Our legal team, led by Danny Friedman QC, considered the CCRC’s reasons and advised us that we had grounds to challenge the CCRC’s decision through a judicial review in the Administrative Court. The CCRC had failed to apply the correct legal test to the evidence that we had submitted to it. The pickets and the Campaign discussed this advice and decided to proceed with an application for judicial review. Sadly, two of the original ten applicants withdrew from the campaign and the legal case. They believed we would not get justice from the courts, and instead thought a documentary film was the way forward to obtain justice.
The pickets were not eligible for legal aid for the judicial review.
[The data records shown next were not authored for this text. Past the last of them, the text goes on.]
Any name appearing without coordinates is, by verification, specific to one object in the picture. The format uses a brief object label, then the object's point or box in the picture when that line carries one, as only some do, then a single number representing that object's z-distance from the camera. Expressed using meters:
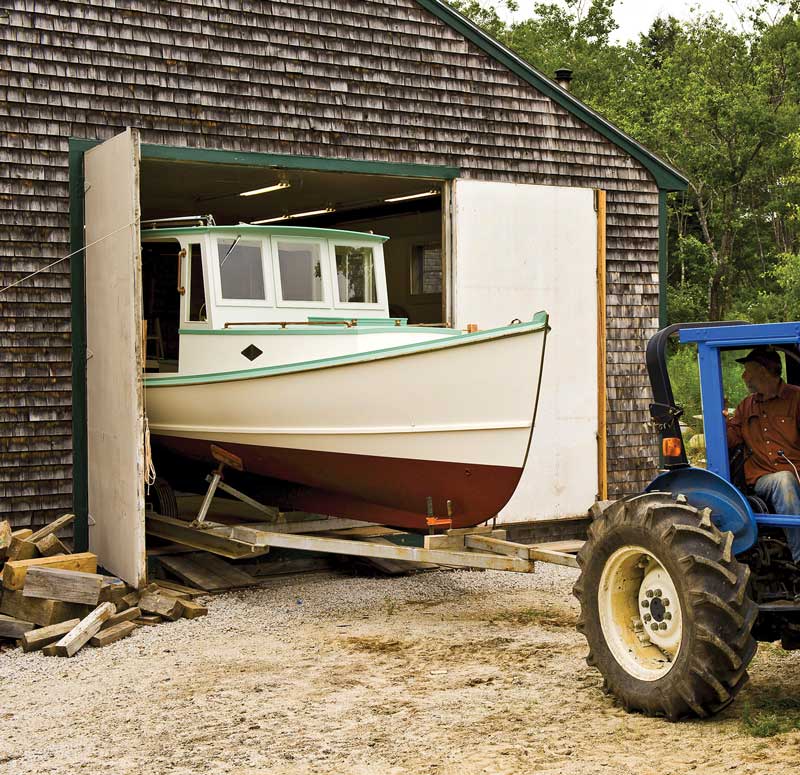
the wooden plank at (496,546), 8.86
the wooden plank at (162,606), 8.93
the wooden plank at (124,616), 8.50
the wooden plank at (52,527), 9.14
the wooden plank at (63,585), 8.39
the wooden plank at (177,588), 9.66
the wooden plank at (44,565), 8.52
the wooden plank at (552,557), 8.55
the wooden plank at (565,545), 11.13
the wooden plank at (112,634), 8.19
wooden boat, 8.96
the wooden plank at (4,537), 8.80
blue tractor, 5.66
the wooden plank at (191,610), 8.95
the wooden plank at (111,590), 8.77
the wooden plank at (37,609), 8.41
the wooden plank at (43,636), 8.12
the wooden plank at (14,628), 8.34
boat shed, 9.91
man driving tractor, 5.89
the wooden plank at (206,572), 9.92
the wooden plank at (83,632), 7.97
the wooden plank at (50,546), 9.01
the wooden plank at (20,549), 8.84
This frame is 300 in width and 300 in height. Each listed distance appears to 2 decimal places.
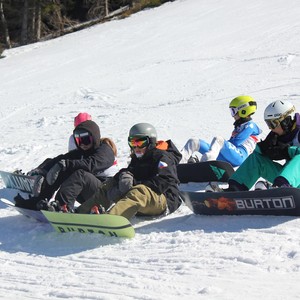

The potential legal costs, if we had lost, would have been in six figures. But we were determined not to give up and appealed to our supporters in the trade union and labour movement to continue to support us. They did not let us down.
The CCRC opposed our application for Judicial Review. A judge reviewed the papers in March 2018 and decided not to give permission for our application to go forward to a full court hearing. This was a tremendous setback to us but we challenged this decision at a hearing in the Administrative Court in Birmingham on Friday 9 November before a different judge, Mr Justice Jay. After hearing the arguments of our barrister, Danny Friedman, the judge gave permission for the pickets’ application for judicial review to proceed to a full hearing. It was the first time that the case of the Shrewsbury pickets has been before a court since 1974 and the first time that they had achieved a success.
The Judicial Review hearing was held on 30 April 2019, again at the Administrative Court in Birmingham. Several Campaign committee members attended including convicted picket, Terry Renshaw. Halfway through the hearing the CCRC agreed to withdraw its previous decision not to refer the pickets’ cases to the Court of Appeal. It agreed that the pickets’ application would be considered afresh by a new CCRC commissioner.
It took almost a year before the CCRC issued its new Statement of Reasons. On 4 March 2020 it decided to refer the convictions of the eight pickets to the Court of Appeal: Des Warren, John McKinsie Jones, Ken O’Shea, Michael Pierce, Terry Renshaw, Kevin Butcher, Malcolm Clee and Bernard Williams. These eight pickets never gave up and were determined to see justice done. They had remained resolute and suceeded in forcing the CCRC to reconsider their case.
The CCRC now invited any other pickets to submit their case, including the two who had withdrawn in 2017. The families of four deceased pickets contacted the campaign and we were delighted to submit their applications, which the CCRC duly accepted
Alongside the original eight. The Campaign now represented 12 of the 22 convicted building workers (two were acquitted in 1974):
Des Warren, John McKinsie Jones and Ken O’Shea (Trial 1); Malcolm Clee, Alfred James, Michael Pierce and Samuel Warburton (Trial 2); Kevin Butcher, Terry Renshaw, Graham Roberts, John Kenneth Seaburg and Thomas Bernard Williams (Trial 3).